There may be a pandemic and a recession. But in the past day, there has also been plenty of action among deal makers, as reported in the DealBook newsletter.
EBay announced on Tuesday that it would sell its classified-ads business for $9.2 billion in cash and stock to Adevinta of Norway. It is one of the biggest tech deals of the year, and will create the world’s largest online classifieds company.
Ant Group, the financial arm of China’s Alibaba, said Monday that it planned to go public this year in Hong Kong and Shanghai, in what could be one of the biggest initial public offerings on record.
Chevron struck a $5 billion deal to buy Noble Energy on Monday, in what may be the first of a wave of oil giants buying smaller, weaker rivals.
Walmart has restarted talks about selling most of Asda, its British grocery division. Competition regulators blocked a merger of Asda and J Sainsbury last year; Walmart restarted discussions in February, then suspended them during the crisis.
This suggests corporate boardrooms still have confidence in deal-making, perhaps more than could be expected during a pandemic.

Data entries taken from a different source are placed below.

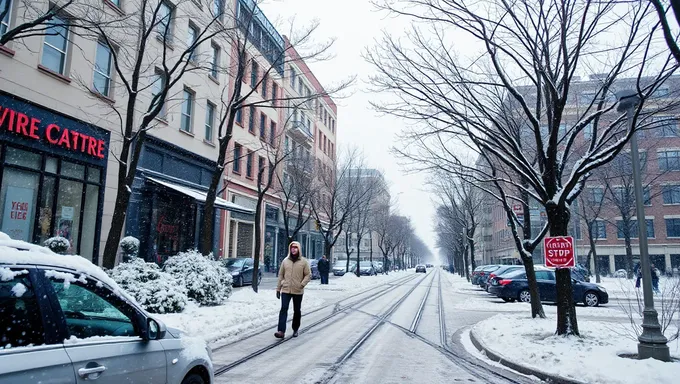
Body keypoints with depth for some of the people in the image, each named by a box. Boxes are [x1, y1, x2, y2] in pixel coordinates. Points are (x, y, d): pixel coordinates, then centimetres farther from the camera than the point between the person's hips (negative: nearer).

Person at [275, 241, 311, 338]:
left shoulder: (304, 261, -1)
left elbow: (308, 275, -1)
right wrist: (278, 288, 7)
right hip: (285, 290, 1)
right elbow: (281, 275, 9)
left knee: (297, 311, 11)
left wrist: (302, 284, -15)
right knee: (283, 309, -11)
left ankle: (295, 329, 27)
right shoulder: (285, 261, 6)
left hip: (298, 291, -1)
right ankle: (281, 331, -16)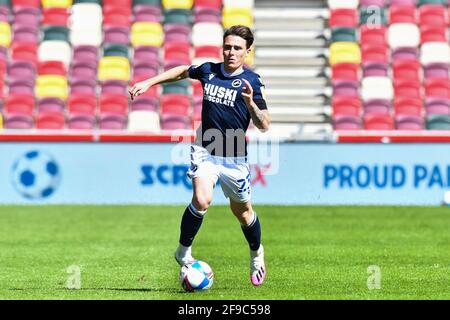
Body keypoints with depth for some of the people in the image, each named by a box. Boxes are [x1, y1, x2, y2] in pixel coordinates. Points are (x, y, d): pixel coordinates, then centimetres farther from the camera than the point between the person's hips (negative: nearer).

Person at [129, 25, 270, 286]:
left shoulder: (252, 81, -9)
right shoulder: (208, 70, 0)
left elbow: (264, 125, -13)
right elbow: (183, 71, 23)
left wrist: (250, 102, -30)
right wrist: (149, 82, 20)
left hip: (235, 157, -1)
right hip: (205, 150, 1)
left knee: (242, 211, 13)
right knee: (201, 200, -23)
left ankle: (257, 254, 42)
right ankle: (184, 252, -2)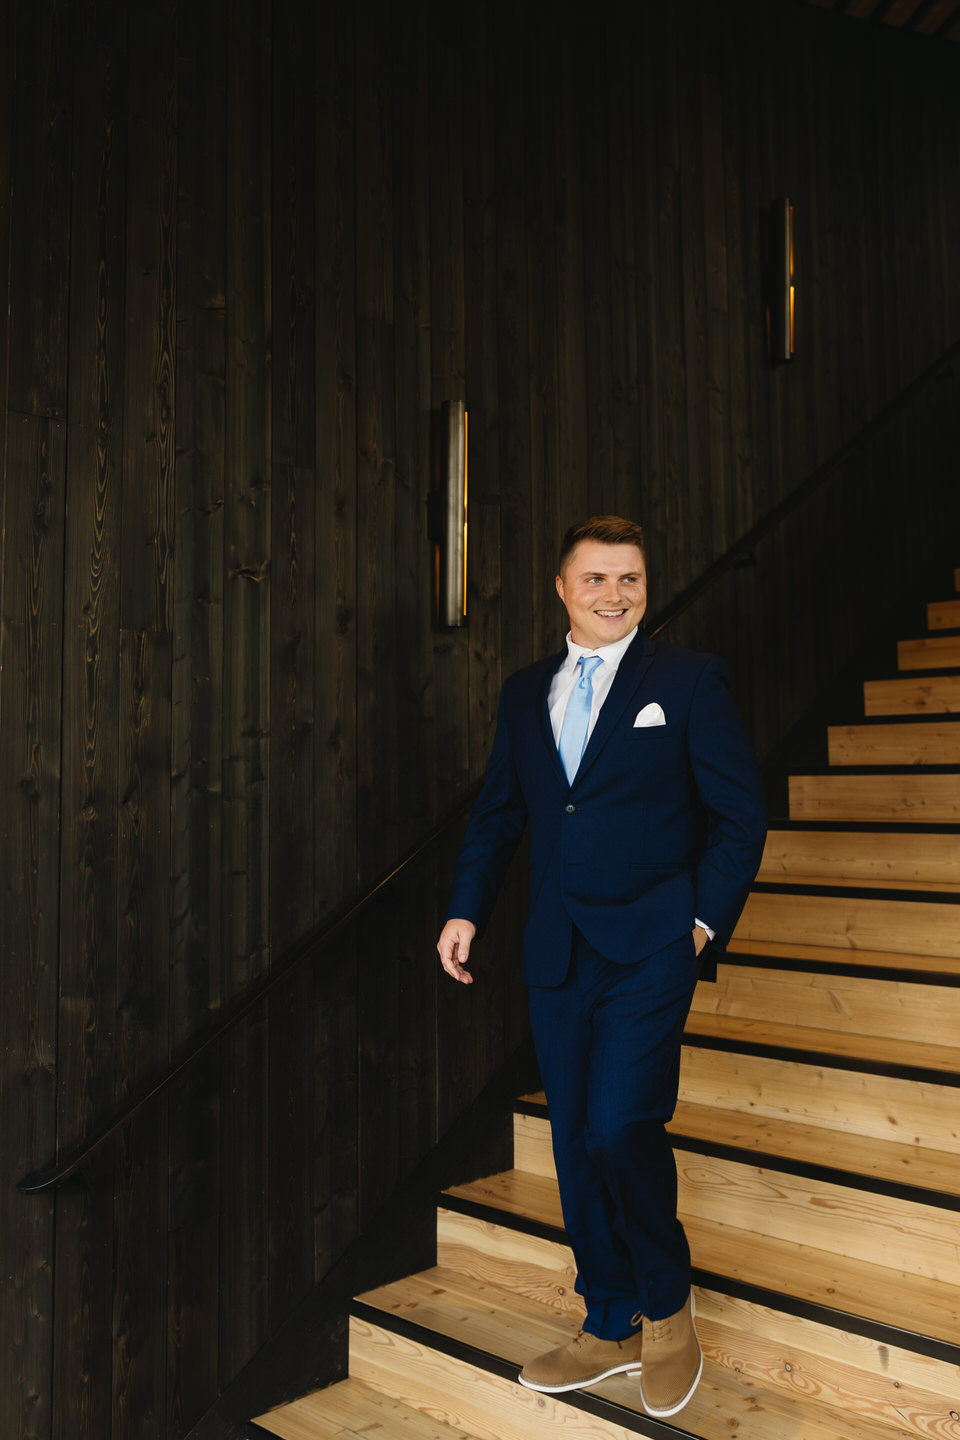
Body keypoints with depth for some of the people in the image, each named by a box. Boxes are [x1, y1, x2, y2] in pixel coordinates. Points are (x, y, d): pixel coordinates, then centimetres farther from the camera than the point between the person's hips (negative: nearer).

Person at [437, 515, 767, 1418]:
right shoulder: (524, 693, 11)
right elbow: (498, 811, 14)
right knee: (576, 1144, 11)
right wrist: (467, 908, 2)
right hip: (556, 954, 5)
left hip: (650, 947, -4)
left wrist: (706, 920, -9)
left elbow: (741, 814, -2)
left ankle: (667, 1309, 16)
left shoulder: (689, 681, -2)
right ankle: (612, 1329, 30)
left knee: (621, 1128, -13)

Some 22,600 takeovers had been announced so far this year, according to Refinitiv, down 18 percent from the same time last year. But the total dollar value of deals was down even more, 38 percent, implying some caution. And then there are the buyers who have gotten cold feet, as when Sycamore Partners successfully got out of an agreement to buy control of Victoria’s Secret.
Buoyant equity markets have also coaxed companies to resume planning for stock listings. The I.P.O. hopefuls include Airbnb and Palantir, the data-mining consultancy.